Working Divorce: If You Have Children, Create a Relationship that Works


By CARL PICKHARDT

    Divorced parents need to “remarry” around their shared commitment to the children’s welfare by creating a workable relationship for those children’s sake. Just because ex-spouses no longer have a loving relationship does not mean they cannot now create an amicable one. They can, and many do. The challenge for divorced partners with children is to create a working divorce, forging a partnership to support the care and growth of their children in whatever ways they can. What does a working divorce look like? Here are five components to consider, or five objectives to work for, if you so choose. 

1. Adequate communication.
Keep each other sufficiently informed about what is going on with the children when they are in your care, and deal with any disagreements in a non-evaluative and cooperative way. "In this instance, I disagree with what you want for the children, this is why, and this is what I think might work better instead.
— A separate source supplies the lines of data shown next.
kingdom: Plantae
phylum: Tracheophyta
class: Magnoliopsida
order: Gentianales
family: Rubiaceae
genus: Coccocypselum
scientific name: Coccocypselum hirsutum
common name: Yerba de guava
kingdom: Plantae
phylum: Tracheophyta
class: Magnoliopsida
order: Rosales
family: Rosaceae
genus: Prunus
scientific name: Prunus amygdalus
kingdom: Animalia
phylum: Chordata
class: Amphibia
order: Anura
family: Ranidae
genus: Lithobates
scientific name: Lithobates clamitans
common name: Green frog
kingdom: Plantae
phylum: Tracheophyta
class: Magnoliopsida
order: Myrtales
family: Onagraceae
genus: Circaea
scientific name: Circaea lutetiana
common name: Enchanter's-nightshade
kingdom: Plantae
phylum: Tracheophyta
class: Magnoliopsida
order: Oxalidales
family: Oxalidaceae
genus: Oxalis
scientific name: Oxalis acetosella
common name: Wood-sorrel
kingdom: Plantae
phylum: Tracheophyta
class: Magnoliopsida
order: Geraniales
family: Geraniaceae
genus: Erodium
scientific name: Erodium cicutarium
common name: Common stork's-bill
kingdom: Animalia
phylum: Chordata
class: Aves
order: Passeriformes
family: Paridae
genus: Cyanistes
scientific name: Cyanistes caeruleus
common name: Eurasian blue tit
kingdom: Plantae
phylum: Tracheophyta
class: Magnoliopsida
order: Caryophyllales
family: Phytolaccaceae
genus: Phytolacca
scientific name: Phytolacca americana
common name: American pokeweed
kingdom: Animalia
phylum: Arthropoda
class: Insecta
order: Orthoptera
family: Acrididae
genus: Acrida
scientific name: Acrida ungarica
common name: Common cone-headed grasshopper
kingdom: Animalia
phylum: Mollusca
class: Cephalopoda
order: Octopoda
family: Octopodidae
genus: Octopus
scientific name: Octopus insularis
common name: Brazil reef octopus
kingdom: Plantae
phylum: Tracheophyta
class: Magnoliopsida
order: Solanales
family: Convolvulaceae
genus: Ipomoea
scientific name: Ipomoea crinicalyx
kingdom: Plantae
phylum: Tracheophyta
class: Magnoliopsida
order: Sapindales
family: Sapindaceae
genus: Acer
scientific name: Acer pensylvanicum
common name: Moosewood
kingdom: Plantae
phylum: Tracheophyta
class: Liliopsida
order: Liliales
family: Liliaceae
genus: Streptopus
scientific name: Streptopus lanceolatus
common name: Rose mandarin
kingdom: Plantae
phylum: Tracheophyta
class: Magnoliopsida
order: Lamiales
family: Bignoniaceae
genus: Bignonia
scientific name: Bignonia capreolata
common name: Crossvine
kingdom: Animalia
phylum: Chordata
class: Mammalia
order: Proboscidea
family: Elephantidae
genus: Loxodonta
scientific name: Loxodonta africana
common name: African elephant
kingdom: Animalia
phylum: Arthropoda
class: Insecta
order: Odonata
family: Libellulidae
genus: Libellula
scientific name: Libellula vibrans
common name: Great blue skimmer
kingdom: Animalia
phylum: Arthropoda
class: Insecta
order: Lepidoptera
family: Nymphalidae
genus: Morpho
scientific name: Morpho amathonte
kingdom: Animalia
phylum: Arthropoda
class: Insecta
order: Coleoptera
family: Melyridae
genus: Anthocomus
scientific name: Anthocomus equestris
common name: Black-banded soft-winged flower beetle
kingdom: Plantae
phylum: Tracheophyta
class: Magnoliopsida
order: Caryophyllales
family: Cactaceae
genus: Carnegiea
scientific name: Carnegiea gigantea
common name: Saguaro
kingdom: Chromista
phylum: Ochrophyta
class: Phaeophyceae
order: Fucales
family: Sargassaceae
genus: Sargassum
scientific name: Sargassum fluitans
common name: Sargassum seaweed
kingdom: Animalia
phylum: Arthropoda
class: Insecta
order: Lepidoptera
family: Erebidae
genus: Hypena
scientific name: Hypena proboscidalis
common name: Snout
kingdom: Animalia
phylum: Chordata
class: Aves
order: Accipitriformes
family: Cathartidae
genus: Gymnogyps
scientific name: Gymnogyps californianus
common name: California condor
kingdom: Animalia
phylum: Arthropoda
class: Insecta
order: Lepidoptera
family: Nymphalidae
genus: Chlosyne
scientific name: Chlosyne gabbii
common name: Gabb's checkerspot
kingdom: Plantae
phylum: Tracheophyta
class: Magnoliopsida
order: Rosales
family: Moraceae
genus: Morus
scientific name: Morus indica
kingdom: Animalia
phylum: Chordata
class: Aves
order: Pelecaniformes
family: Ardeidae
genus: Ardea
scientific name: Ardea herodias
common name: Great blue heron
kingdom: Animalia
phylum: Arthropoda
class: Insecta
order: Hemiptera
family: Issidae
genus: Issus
I would like for us to talk and work something out that we can both support." 


2. Emotional reconciliation.
Let go any unrequited feelings of love or hard feelings from past hurts so that both partners are emotionally free to move on joined only by the common caring they share for the children.
 
3. Social cooperation.
Keep parenting agreements so you both feel you can count on each other’s commitments to share responsibility for the children’s welfare and care, and still be flexible to make changes when unexpected parental or child need arises. 

4. Mutual support.
Create consistency of arrangements between households (like following a medication schedule or supervising homework for a child’s good) and back the other parent up with children around a disciplinary demand with which you agree, where the other parent can benefit from your support. 

5. Personal respect.
Do not expect or demand that the ex-spouse’s household be run in a similar fashion, with similar values, routines, and rules to your own. Unless child safety is at issue, accept the diversity between the two households as reflecting honorable (and usually increasing) lifestyle differences between the two parents. Why work toward these objectives? For the sake of your children. Just consider what it is like for children who live between parents who have a non-working divorce, as some parents unhappily do.